The floor has 200 rooms each on the north side and south side along the corridor. Recently the Company made a plan to reform its system. The reform includes moving a lot of tables between rooms. Because the corridor is narrow and all the tables are big, only one table can pass through the corridor. Some plan is needed to make the moving efficient. The manager figured out the following plan: Moving a table from a room to another room can be done within 10 minutes.
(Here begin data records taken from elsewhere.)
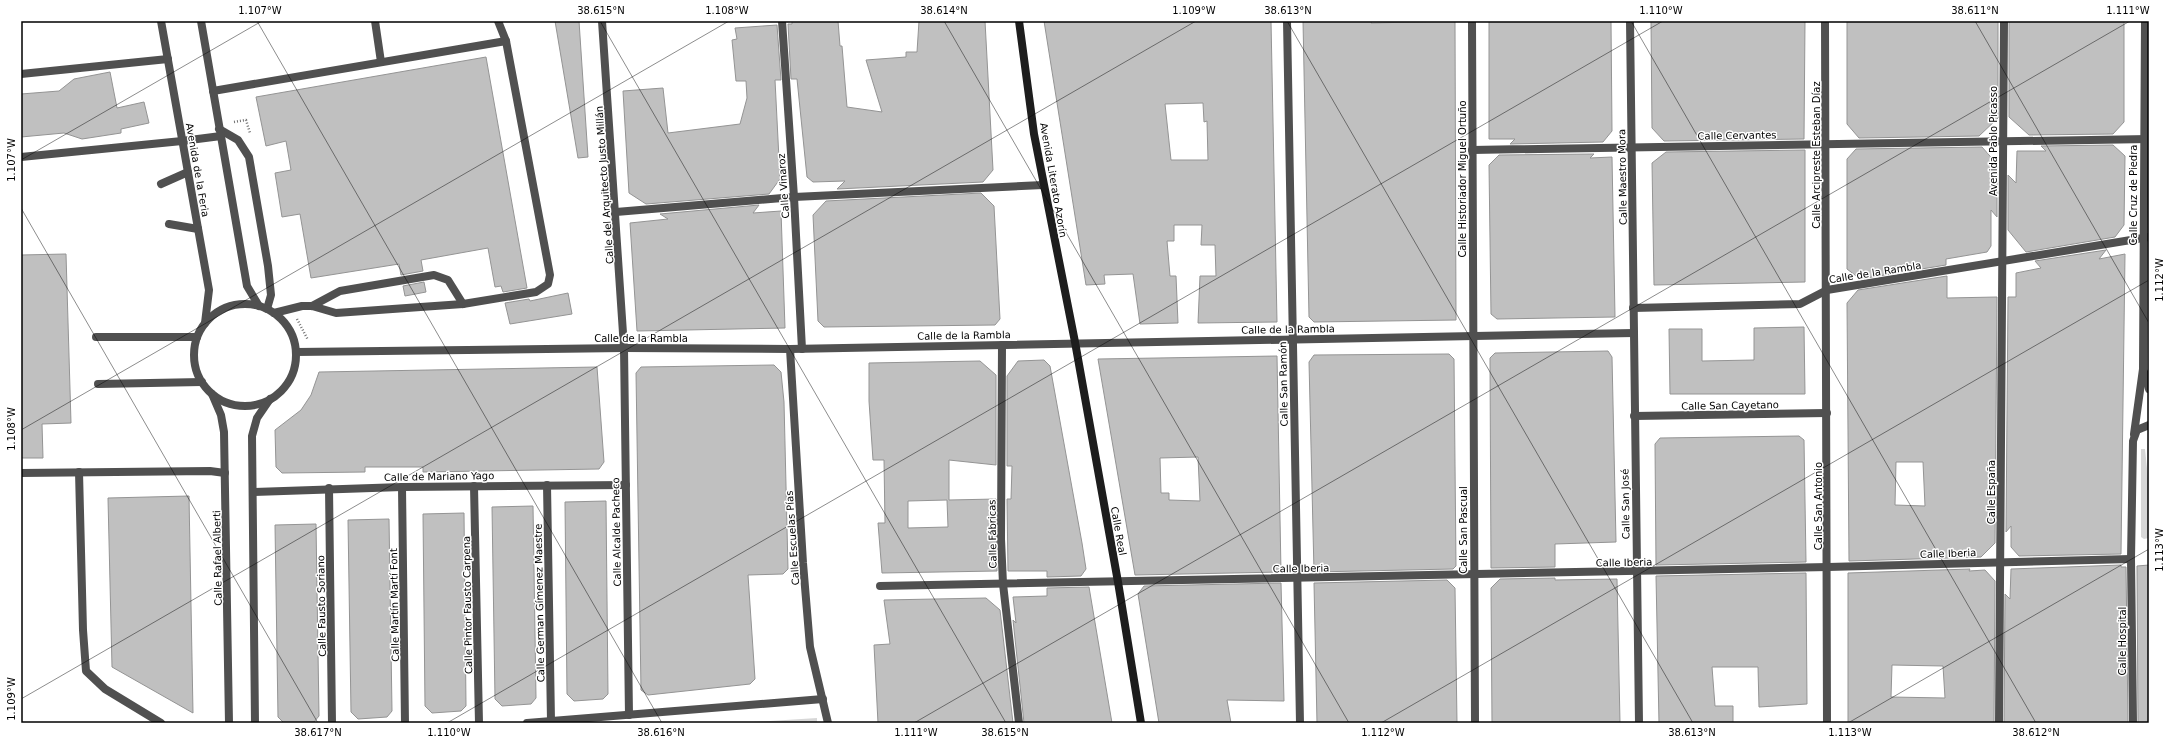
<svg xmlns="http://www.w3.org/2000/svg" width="2170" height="744" viewBox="0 0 2170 744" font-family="'DejaVu Sans',sans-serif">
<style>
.green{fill:#d7d7d7}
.building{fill:#c0c0c0;stroke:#949494;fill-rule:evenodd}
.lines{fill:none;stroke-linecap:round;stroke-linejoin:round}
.path{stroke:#727272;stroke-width:2.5;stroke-dasharray:1 2;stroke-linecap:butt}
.lane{stroke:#505050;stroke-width:8}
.street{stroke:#505050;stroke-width:8}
.secondary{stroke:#1d1d1d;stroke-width:8}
.ticks{fill:none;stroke:#000;stroke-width:1;stroke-opacity:0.45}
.labels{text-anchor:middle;stroke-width:3;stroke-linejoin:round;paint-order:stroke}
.street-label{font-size:10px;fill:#000;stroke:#fff}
.neatline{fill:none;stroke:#000;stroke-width:1.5}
.ticks-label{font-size:10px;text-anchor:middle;fill:#000}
</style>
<rect width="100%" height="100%" fill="#fff"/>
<g class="green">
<polygon points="2141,449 2145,449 2149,488 2149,538 2144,539 2141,537"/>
<polygon points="817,718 817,723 738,723"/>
</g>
<g class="building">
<polygon points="555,21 579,21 588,157 578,158"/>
<polygon points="792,21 838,21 840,46 842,46 847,107 882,112 866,60 906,57 906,52 917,52 919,21 985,21 993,170 983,182 837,189 845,181 813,182 807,177 797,79 791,79 788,24 792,24"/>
<path d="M1044,21H1271L1277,322L1198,323L1200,276H1216L1215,245H1201L1202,225H1174V241H1167L1170,276H1176L1178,323L1140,324L1133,274L1104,275L1105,284L1086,285ZM1203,103L1204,122L1207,121L1208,160H1171L1165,104Z"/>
<polygon points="1303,21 1372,21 1371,23 1455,21 1456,320 1314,322 1309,317"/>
<polygon points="1489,21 1611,21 1612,131 1603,142 1510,144 1515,139 1489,139"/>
<polygon points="1651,21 1805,21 1804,139 1664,141 1652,128"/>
<polygon points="1847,21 1998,21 1998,118 1979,136 1859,138 1847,124"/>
<polygon points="2009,21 2124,21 2124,122 2113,134 2029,135 2009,117"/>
<polygon points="777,25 781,80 775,80 780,179 769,194 646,204 629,193 623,91 663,88 668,133 740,124 747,98 746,81 736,81 732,40 737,39 735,28"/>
<polygon points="486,57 527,288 503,292 501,286 495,287 488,248 421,260 423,271 401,275 399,264 311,278 300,214 282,217 275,173 291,170 286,141 266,146 256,97"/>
<polygon points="110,72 117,108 144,102 149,123 121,129 121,133 82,139 64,133 21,137 21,94 59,91 74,79"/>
<polygon points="2113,145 2125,156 2124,225 2115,237 2026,252 2008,230 2008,175 2016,183 2017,151 2046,151 2041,146"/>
<polygon points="1982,147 1997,164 1997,217 1991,210 1991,246 1987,252 1946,259 1946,265 1860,279 1847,269 1847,159 1856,149"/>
<polygon points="1805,150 1805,282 1654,285 1652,163 1666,152"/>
<polygon points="1594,154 1590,158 1612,157 1615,317 1497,319 1491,314 1489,165 1499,155"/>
<polygon points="981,193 994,206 1000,319 995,325 824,327 818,321 813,215 826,201"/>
<polygon points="759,205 753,213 781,211 785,328 637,331 630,223 668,219 660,214"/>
<polygon points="2106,250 2099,259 2125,254 2121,554 2019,556 2011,547 2011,526 2006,532 2008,297 2016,297 2016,273 2041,268 2035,261"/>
<polygon points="66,254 71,423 42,424 43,458 21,458 21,255"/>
<path d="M1947,276V298L1997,297L1995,543L1981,557L1849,561L1847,303L1858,290ZM1896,462H1923L1925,506L1895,505Z"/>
<polygon points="424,282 426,292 405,296 403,286"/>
<polygon points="568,293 572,314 510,324 505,303 529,299 530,301"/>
<polygon points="1804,327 1805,394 1670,394 1669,329 1702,329 1702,361 1754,360 1754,328"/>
<polygon points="1608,351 1612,357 1616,542 1555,544 1555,567 1491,568 1490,358 1495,353"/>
<polygon points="1449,354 1454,359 1456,566 1453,569 1314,572 1309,362 1314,355"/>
<path d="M1277,356L1281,572L1135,575L1098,359ZM1198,457L1200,501L1169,500V493H1161L1160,458Z"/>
<polygon points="1044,360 1050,366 1082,543 1086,569 1081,576 1047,577 1047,571 1008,571 1007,499 1011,499 1012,466 1007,466 1007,376 1018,361"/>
<path d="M980,361L996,375V465L949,460V500L996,499L997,571L882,573L878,523H885L884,460H873L869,401V363ZM947,500L948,527L908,528V501Z"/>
<polygon points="774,365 781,372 784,402 788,569 783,574 748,575 755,679 750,684 648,695 641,690 636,373 641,367"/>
<polygon points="597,367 604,462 599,469 423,472 423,467 365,467 365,472 282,473 276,467 275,430 301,410 311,395 319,372"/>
<polygon points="1799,436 1804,440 1806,562 1656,565 1655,444 1660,438"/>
<polygon points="189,496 193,713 112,667 108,498"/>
<polygon points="606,501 608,694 603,699 574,701 567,694 565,502"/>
<polygon points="533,506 536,698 531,704 502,706 495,699 492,507"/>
<polygon points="464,513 466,706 461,711 432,713 425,706 423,514"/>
<polygon points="389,519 392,711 387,717 358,719 351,712 348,520"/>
<polygon points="316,524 319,716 314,722 284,723 278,717 275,525"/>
<polygon points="2121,565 2121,567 2126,567 2128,723 2004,723 2005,594 2010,599 2011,569"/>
<polygon points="2149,565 2149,723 2138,723 2137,566"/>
<path d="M1970,569L1969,571L1985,570L1995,581L1994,723H1848V573ZM1892,665L1943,666L1945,698L1891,697Z"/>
<polygon points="1806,573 1807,704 1759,707 1758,667 1712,667 1715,706 1733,706 1733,723 1659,723 1656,576"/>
<polygon points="1555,578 1555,580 1617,579 1620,723 1492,723 1491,588 1500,579"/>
<polygon points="1447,580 1455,588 1457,723 1317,723 1314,583"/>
<polygon points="1281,583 1284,701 1227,700 1231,723 1159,723 1138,594 1144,586"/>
<polygon points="1089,587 1112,723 1024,723 1013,620 1016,623 1013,597 1047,596 1047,588"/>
<polygon points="986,598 1000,610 1013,723 878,723 874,645 890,644 884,600"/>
</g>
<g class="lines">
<g class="path">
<polyline points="234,122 246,120 250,133"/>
<polyline points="297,319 308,340"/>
</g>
<g class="lane">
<polyline points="375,21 381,62"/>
<polyline points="498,21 506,41"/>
<polyline points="21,74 168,59"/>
<polyline points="213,91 506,41 550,275 548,284 536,292 463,304 336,313 312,306 302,306 274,313"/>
<polyline points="219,129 238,140 249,157 268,266 271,295 267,309"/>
<polyline points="21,157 182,141"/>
<polyline points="161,184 188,172"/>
<polyline points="169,224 198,229"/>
<polyline points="312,306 340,291 434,275 448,280 463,304"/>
<polyline points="96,337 197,337"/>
<polyline points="98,384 202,382"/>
</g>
<g class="street">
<polyline points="161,21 209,290 205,323"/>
<polyline points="201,21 247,286 259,306"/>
<polyline points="602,21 624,348 629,715"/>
<polyline points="782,21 794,197 802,349"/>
<polyline points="1287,21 1300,723"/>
<polyline points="1472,21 1475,723"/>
<polyline points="1630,21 1639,723"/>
<polyline points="1825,21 1827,723"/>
<polyline points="182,141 221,136"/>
<polyline points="1472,150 2149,139"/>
<polyline points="616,212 794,197 1043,185"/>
<circle cx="245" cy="355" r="51"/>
<polyline points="1633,308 1800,304 1827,290 2149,237"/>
<polyline points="1002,345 1001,539 1003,584 1019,723"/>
<polyline points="790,349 803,563 810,647 828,723"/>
<polyline points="296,352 624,348 790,349 1634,333"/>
<polyline points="2144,372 2149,389"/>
<polyline points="212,394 221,415 224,432 229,723"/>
<polyline points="1634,416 1827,413"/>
<polyline points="2134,434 2143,369 2145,21"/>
<polyline points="79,472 83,630 86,671 105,689 161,723"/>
<polyline points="21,473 210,471 225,473"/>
<polyline points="547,485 551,721"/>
<polyline points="474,486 479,723"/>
<polyline points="402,487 405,723"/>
<polyline points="329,488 332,723"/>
<polyline points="253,492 402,487 626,485"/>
<polyline points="880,586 1828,567 2131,559"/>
<polyline points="255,723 252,436 257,418 270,399"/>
<polyline points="527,723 823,699"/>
<polyline points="1999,723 2004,21"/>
<polyline points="2133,723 2131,559 2133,441 2137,430 2149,425"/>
</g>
<polyline class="secondary" points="1019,21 1034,134 1075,342 1118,582 1141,723"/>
</g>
<path class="ticks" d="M257,21L662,723M600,21L1006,723M944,21L1349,723M1287,21L1693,723M1631,21L2036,723M1975,21L2149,323M21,160L262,21M21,208L318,723M21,430L729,21M21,699L1196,21M447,723L1663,21M914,723L2130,21M1381,723L2149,280M1848,723L2149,549"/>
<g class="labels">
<g class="street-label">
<text transform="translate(1737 135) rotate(-1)" y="4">Calle Cervantes</text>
<text transform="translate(1993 141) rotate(-90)" y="4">Avenida Pablo Picasso</text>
<text transform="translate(1816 155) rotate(-90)" y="4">Calle Arcipreste Esteban Díaz</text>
<text transform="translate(198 170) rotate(80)" y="4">Avenida de la Feria</text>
<text transform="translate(1622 177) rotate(-91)" y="4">Calle Maestro Mora</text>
<text transform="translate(1462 179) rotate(-90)" y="4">Calle Historiador Miguel Ortuño</text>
<text transform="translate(1054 180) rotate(80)" y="4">Avenida Literato Azorín</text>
<text transform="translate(604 185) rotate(-94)" y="4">Calle del Arquitecto Justo Millán</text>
<text transform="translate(783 186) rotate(-94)" y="4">Calle Vinaroz</text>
<text transform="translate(2133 195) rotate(-90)" y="4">Calle Cruz de Piedra</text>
<text transform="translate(1875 272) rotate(-9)" y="4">Calle de la Rambla</text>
<text transform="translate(1288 329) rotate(-1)" y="4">Calle de la Rambla</text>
<text transform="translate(964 335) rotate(-1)" y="4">Calle de la Rambla</text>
<text x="641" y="342">Calle de la Rambla</text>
<text transform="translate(1283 384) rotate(-91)" y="4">Calle San Ramón</text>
<text transform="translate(1730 405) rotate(-1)" y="4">Calle San Cayetano</text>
<text transform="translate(439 476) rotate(-1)" y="4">Calle de Mariano Yago</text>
<text transform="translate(1991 492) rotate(-90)" y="4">Calle España</text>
<text transform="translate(1625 504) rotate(-91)" y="4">Calle San José</text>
<text transform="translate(1818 506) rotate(-90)" y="4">Calle San Antonio</text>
<text transform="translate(1463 530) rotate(-90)" y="4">Calle San Pascual</text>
<text transform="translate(1119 531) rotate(80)" y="4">Calle Real</text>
<text transform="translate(616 532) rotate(-91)" y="4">Calle Alcalde Pacheco</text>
<text transform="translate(992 534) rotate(-91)" y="4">Calle Fábricas</text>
<text transform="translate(792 538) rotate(-94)" y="4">Calle Escuelas Pías</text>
<text transform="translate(1948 553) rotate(-2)" y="4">Calle Iberia</text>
<text transform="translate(217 558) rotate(-91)" y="4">Calle Rafael Alberti</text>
<text transform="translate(1624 562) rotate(-1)" y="4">Calle Iberia</text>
<text transform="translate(1301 568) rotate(-1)" y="4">Calle Iberia</text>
<text transform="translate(539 603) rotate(-91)" y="4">Calle German Gímenez Maestre</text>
<text transform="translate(394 605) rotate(-91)" y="4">Calle Martín Martí Font</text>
<text transform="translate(467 605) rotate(-91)" y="4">Calle Pintor Fausto Carpena</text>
<text transform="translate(321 606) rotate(-91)" y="4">Calle Fausto Soriano</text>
<text transform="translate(2122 641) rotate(-90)" y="4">Calle Hospital</text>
</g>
</g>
<rect width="2170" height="744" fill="none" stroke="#ffffff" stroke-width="44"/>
<rect x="22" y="22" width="2126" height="700" class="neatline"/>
<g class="ticks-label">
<text x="260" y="14">1.107°W</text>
<text x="601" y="14">38.615°N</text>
<text x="727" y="14">1.108°W</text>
<text x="944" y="14">38.614°N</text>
<text x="1194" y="14">1.109°W</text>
<text x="1288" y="14">38.613°N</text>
<text x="1661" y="14">1.110°W</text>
<text x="1975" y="14">38.611°N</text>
<text x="2128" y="14">1.111°W</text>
<text transform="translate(11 160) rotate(-90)" y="4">1.107°W</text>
<text transform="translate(2159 280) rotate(-90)" y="4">1.112°W</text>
<text transform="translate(11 429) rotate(-90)" y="4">1.108°W</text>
<text transform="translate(2159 550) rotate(-90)" y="4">1.113°W</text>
<text transform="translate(11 699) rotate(-90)" y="4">1.109°W</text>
<text x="318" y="736">38.617°N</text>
<text x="449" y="736">1.110°W</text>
<text x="661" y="736">38.616°N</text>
<text x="916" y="736">1.111°W</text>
<text x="1005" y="736">38.615°N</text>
<text x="1383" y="736">1.112°W</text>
<text x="1692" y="736">38.613°N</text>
<text x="1850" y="736">1.113°W</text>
<text x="2036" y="736">38.612°N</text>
</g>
</svg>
When moving a table from room i to room j, the part of the corridor between the front of room i and the front of room j is used. So, during each 10 minutes, several moving between two rooms not sharing the same part of the corridor will be done simultaneously. To make it clear the manager illustrated the possible cases and impossible cases of simultaneous moving.
Input
The input consists of T test cases. The number of test cases ) (T is given in the first line of the input. Each test case begins with a line containing an integer N , 1<=N<=200 , that represents the number of tables to move. Each of the following N lines contains two positive integers s and t, representing that a table is to move from room number s to room number t (each room number appears at most once in the N lines). From the N+3-rd line, the remaining test cases are listed in the same manner as above.
Output
The output should contain the minimum time in minutes to complete the moving, one per line.
Sample Input
3
4
10 20
30 40
50 60
70 80
2
1 3
2 200
3
10 100
20 80
30 50
Sample Output
10
20
30
思路
使用貪心演算法。記錄每一個通道使用的次數,使用次數最多的通道乘每次的時間即為最短時間。
下面證明一下:
假設通道使用次數最多的為N。先搬經過需要被經過N此通道的桌子(幾個不相交的區間同時搬,可能存在也為N的此時搬不了,後面證明這種情況不可能),如果這次搬之後,所有通道的次數最大為N-1,那麼再搬第二次,最大就為N-2,搬N次,最大就為0,也就是所有都為0,所有桌子都搬完了。
另外,注意
輸入前面的數不一定大於後面的數
3-5和6-8有重疊 (5和6的通道相同)
程式碼
#include<iostream>
#include<cstdio>
#include<algorithm>
#include<cstring>
using namespace std;
int pas[205];
int main()
{
int t;
cin>>t;
while(t--)
{
memset(pas,0,sizeof(pas));
int n;
cin>>n;
for(int i=1;i<=n;i++)
{
int a,b;
scanf("%d%d",&a,&b);
if(a>b)
swap(a,b);
a=(a+1)/2;
b=(b+1)/2; //計算通道
for(int i=a;i<=b;i++)
pas[i]++;
}
int maxx=0;
for(int i=1;i<=201;i++)
maxx=max(maxx,pas[i]);
cout<<maxx*10<<endl;
}
return 0;
}
還可以用差分,時間複雜度更小
#include<iostream>
#include<cstdio>
#include<algorithm>
#include<cstring>
using namespace std;
int pas[205];
int main()
{
int t;
cin>>t;
while(t--)
{
memset(pas,0,sizeof(pas));
int n;
cin>>n;
for(int i=1;i<=n;i++)
{
int a,b;
scanf("%d%d",&a,&b);
if(a>b)
swap(a,b);
a=(a+1)/2;
b=(b+1)/2;
pas[a]++;
pas[b+1]--;
}
for(int i=1;i<=201;i++)
pas[i]+=pas[i-1];
int maxx=0;
for(int i=1;i<=201;i++)
maxx=max(maxx,pas[i]);
cout<<maxx*10<<endl;
}
return 0;
}